Registered charities are only allowed to carry out certain revenue-generating activities that are not part of their charitable activities. Charitable organizations and public foundations can conduct “related businesses”. However, private foundations are prohibited from carrying out any business activities. The Canada Revenue Agency’s policy statement, “What is a related business?”, describes the rules charities need to follow when considering a revenue-generating activity.
First, the charity needs to determine whether the activity is a business activity. An activity is a business activity when one or more of the following criteria are met:
- there is the intention to make a profit;
- the activity has the potential to show a profit;
- the activity generated profits in previous years; or
- the people who are carrying out the activity were selected because of their commercial expertise and experience.
If it is a business activity, then a charitable organization or a public foundation can only carry it out if the activity is a related business. A related business is a business that is either: (i) run substantially (at least 90%) by volunteers; or (ii) “linked and subordinate” to one or more of the charity’s charitable purposes.
There are four recognized ways in which a business may be linked to a charitable purpose:
- the activity is a usual and necessary concomitant of charitable programs;
- the activity is an off-shoot of a charitable program;
- the activity is a use of excess capacity; or
- the sale of items that promote the charity or its objects.
There are four factors that need to be considered when determining whether a business activity is subordinate to one or more of the charitable purposes:
- relative to the charity’s operations as a whole, the business activity receives a minor portion of the charity’s attention and resources;
- the business is integrated in the charity’s operations and is not a self-contained unit;
- the charitable goals continue to dominate decision-making; and
- the charity operates exclusively for charitable purposes by, among other things, permitting no private benefit.
An example of an activity that may be an unrelated business is a charity that rents out five stories in a 10-storey building as at-market rate residential housing.
If a charity has an unrelated business, it could lose its registration as a charity.

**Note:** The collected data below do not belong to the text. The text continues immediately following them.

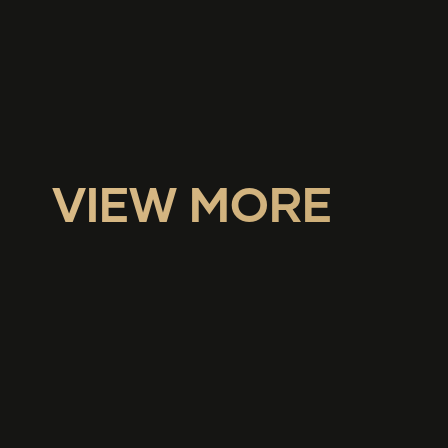
VIEW MORE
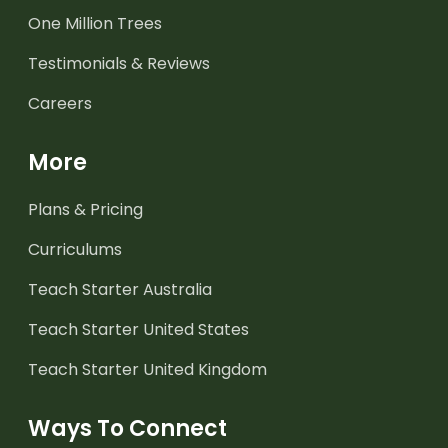
One Million Trees
Testimonials & Reviews
Careers
More
Plans & Pricing
Curriculums
Teach Starter Australia
Teach Starter United States
Teach Starter United Kingdom
Ways To Connect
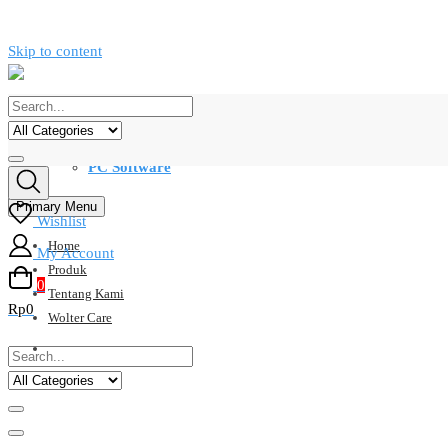
Skip to content
Kategori
PC Software
Primary Menu
Wishlist
Home
My Account
Produk
0
Tentang Kami
Rp0
Wolter Care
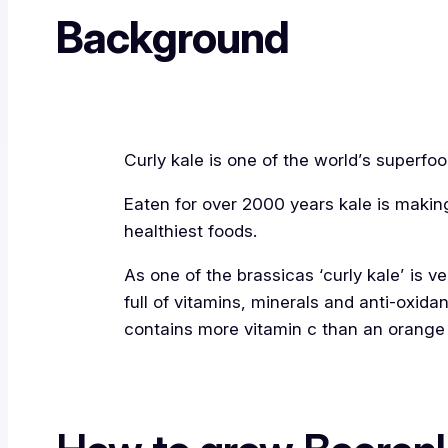
Background
Curly kale is one of the world’s superfoo
Eaten for over 2000 years kale is maki
healthiest foods.
As one of the brassicas ‘curly kale’ is v
full of vitamins, minerals and anti-oxidant
contains more vitamin c than an orange 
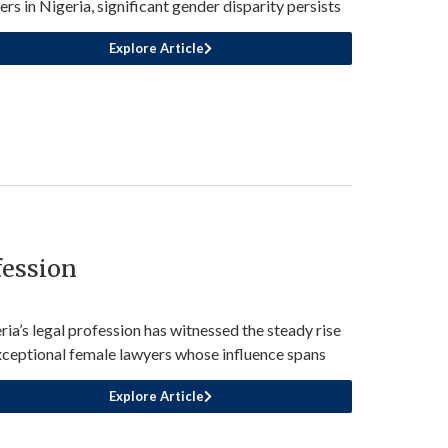
ers in Nigeria, significant gender disparity persists
Explore Article
fession
ria’s legal profession has witnessed the steady rise
xceptional female lawyers whose influence spans
Explore Article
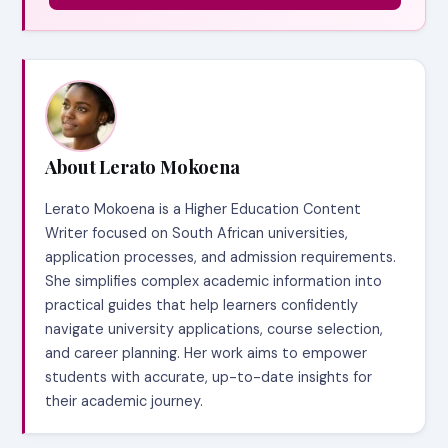
About Lerato Mokoena
Lerato Mokoena is a Higher Education Content
Writer focused on South African universities,
application processes, and admission requirements.
She simplifies complex academic information into
practical guides that help learners confidently
navigate university applications, course selection,
and career planning. Her work aims to empower
students with accurate, up-to-date insights for
their academic journey.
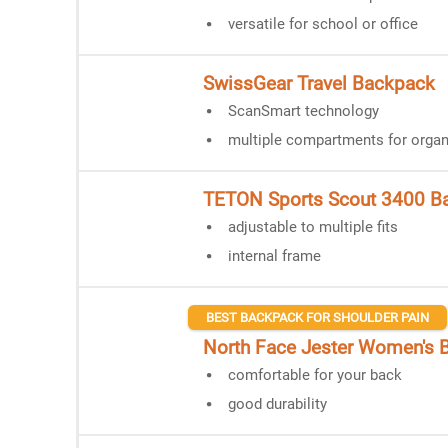
versatile for school or office
SwissGear Travel Backpack
ScanSmart technology
multiple compartments for organ
TETON Sports Scout 3400 B
adjustable to multiple fits
internal frame
BEST BACKPACK FOR SHOULDER PAIN
North Face Jester Women's 
comfortable for your back
good durability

In order to protect the charity, the business activity needs to be conducted by a separate entity, such as a subsidiary for-profit corporation or a business trust.
Housing projects that are intended to generate revenue for a charity are often mixed-use developments. A parcel of land that had a church may be developed into a building with a church, charitable housing units, affordable housing units, at-market rate housing units, and commercial retail space. Often more than two entities will be involved in a development (e.g. the original charity, a separate charity for the charitable housing, a non-profit for the affordable housing, and for-profit corporations for the at-market rate housing and the commercial retail space). The relationship between the entities will need to be carefully structured. The charity will also have to be careful to comply with the rules that prohibit charities from providing non-charitable organizations with resources or services without receiving fair market value in return. Compliance means not only keeping the activities of the non-charitable entities separate and distinct from those of the charity, but also ensuring that when the charity transfers an interest in land or an air parcel it is paid for that transfer.